RIP to the Meryl Streep Met Gala appearance that never was.
Last year’s camp-themed Met Gala delivered an endless stream of over-the-top red-carpet moments (and several live outfit changes from Lady Gaga), but it’s officially time to look ahead to the 2020 event. The Metropolitan Museum of Art announced that the theme of this year’s Costume Institute exhibition will be “About Time: Fashion and Duration.”
If you thought camp was confusing, you probably have some questions about what exactly a “time” theme means. Luckily for you, we’ve rounded up everything you need to know about the 2020 Met Gala, from explanations on the abstract theme to the exhibition itself. Read on for all the latest news.
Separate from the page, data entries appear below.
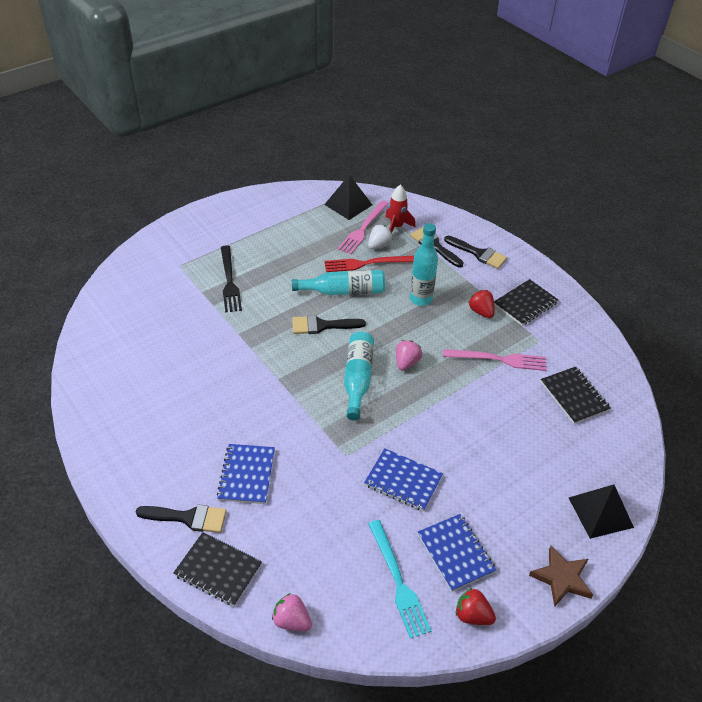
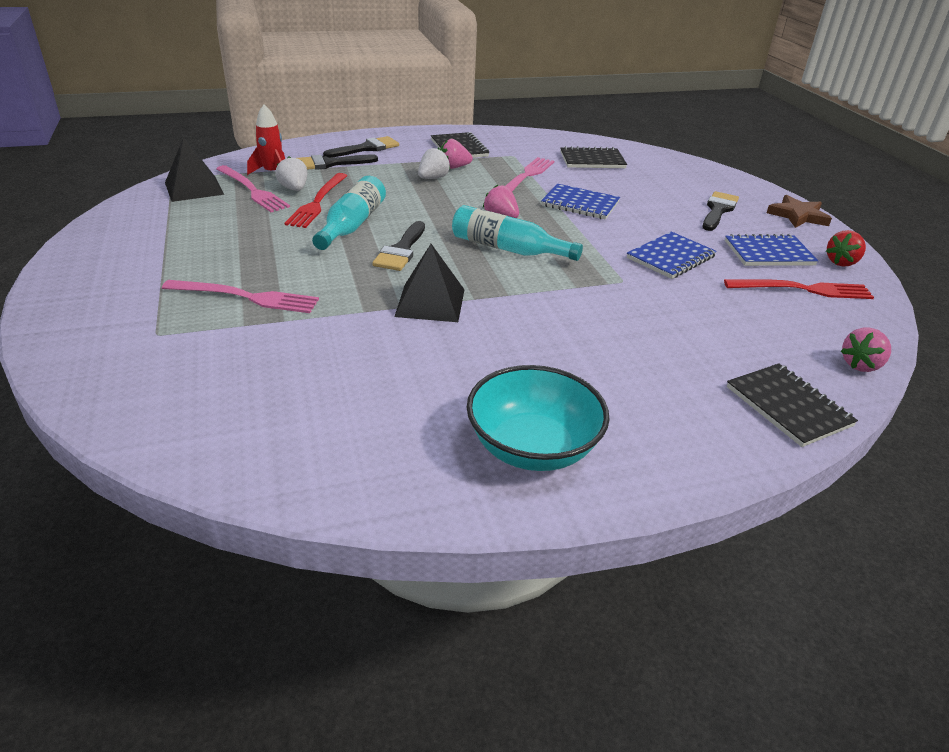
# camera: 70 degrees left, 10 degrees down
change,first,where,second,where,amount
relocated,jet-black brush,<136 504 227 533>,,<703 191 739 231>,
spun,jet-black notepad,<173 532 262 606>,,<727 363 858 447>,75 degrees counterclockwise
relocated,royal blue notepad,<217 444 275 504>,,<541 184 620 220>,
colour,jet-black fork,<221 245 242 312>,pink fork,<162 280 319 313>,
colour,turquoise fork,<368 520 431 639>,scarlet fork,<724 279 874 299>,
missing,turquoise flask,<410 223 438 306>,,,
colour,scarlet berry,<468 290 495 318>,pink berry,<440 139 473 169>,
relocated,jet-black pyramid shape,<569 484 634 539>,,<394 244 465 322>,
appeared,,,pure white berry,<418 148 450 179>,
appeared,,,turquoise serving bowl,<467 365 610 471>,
The Met Gala Has Been Canceled Due to the Coronavirus Pandemic
With the number of coronavirus cases around the world on the rise, the Metropolitan Museum of Art announced on May 19 that the 2020 gala was officially canceled.
Usually held on the first Monday in the month of May, the event was initially postponed amid the outbreak of the coronavirus pandemic, Anna Wintour confirmed in a short essay published on Vogue.com in mid-March.
Despite the Met Gala’s cancellation, the Costume Institute’s exhibition, About Time: Fashion and Duration, is scheduled to open on October 29 and run through February 7, 2021.
Inspired by Virginia Woolf and 20th-century French philosopher Henri Bergson, the exhibit will look back at the timeline of women’s fashion from the last 150 years (dating from 1870 to today) to coincide with the Met’s 150th anniversary. Woolf will serve as the “ghost narrator” of the exhibit.
For a more specific image, Sally Porter’s 1992 film Orlando, based on Virginia Woolf’s time-traveling novel of the same name, served as the main inspiration for the 2020 theme. Starring Tilda Swinton, the movie’s fashion spanned from 18th-century Marie Antoinette-inspired style to 19th century dressing. In other words, prepare to see some grandiose, “let them eat cake”-worthy looks on next year’s Met Gala red carpet.
“Fashion is indelibly connected to time, it not only reflects and represents the spirit of the times, but it also changes and develops with the times,” Andrew Bolton, the curator of the Costume Institute, told the New York Times.
Given the range of a 150-year timeline of fashion, it may be one of the most abstract and eclectic Met Gala red carpets ever—with celebrities being able to time-travel back through several centuries of fashion. Or, of course, they technically could opt for something that’s “timeless.”
The co-chairs of the 2020 Met Gala were Meryl Streep, Emma Stone, Lin-Manuel Miranda, and Nicolas Ghesquière of Louis Vuitton (the brand was to serve as a sponsor for the event). It would have marked the first ever Met Gala attendance for Streep.
At a February news conference, Nicolas Ghesquière and Andrew Bolton revealed more details on the time-themed exhibition.
Keeping the 150th anniversary of The Met in mind, the exhibition will be designed as a clock, constructed by two sets of 60 fashion pieces that signify sartorial moments since 1870 (the year the museum was founded). The first set of garments, a collection in all-black, will tell time linearly. The second set, which includes black-and-white pieces, will tell time in an “alternative timeline” or “interruptions,” per WWD.
“We didn’t want to present them as a straightforward masterworks exhibition, a kind of simplistic overview of styles or an expected A-Z of fashion designers,” said Bolton. “I think fashion history has moved on from this rather reductive approach, and so too, I think, has our fashion audience.”
The exhibition will also factor in topical issues as well, namely that of “digital capitalism.” Bolton explains, “While companies have benefited from this sped-up, around-the-clock temporality of digital capitalism, designers have often been creatively constrained by its 24/7 continuous functioning, so we thought it might be an opportune moment to explore the temporal character of fashion from a historical perspective.”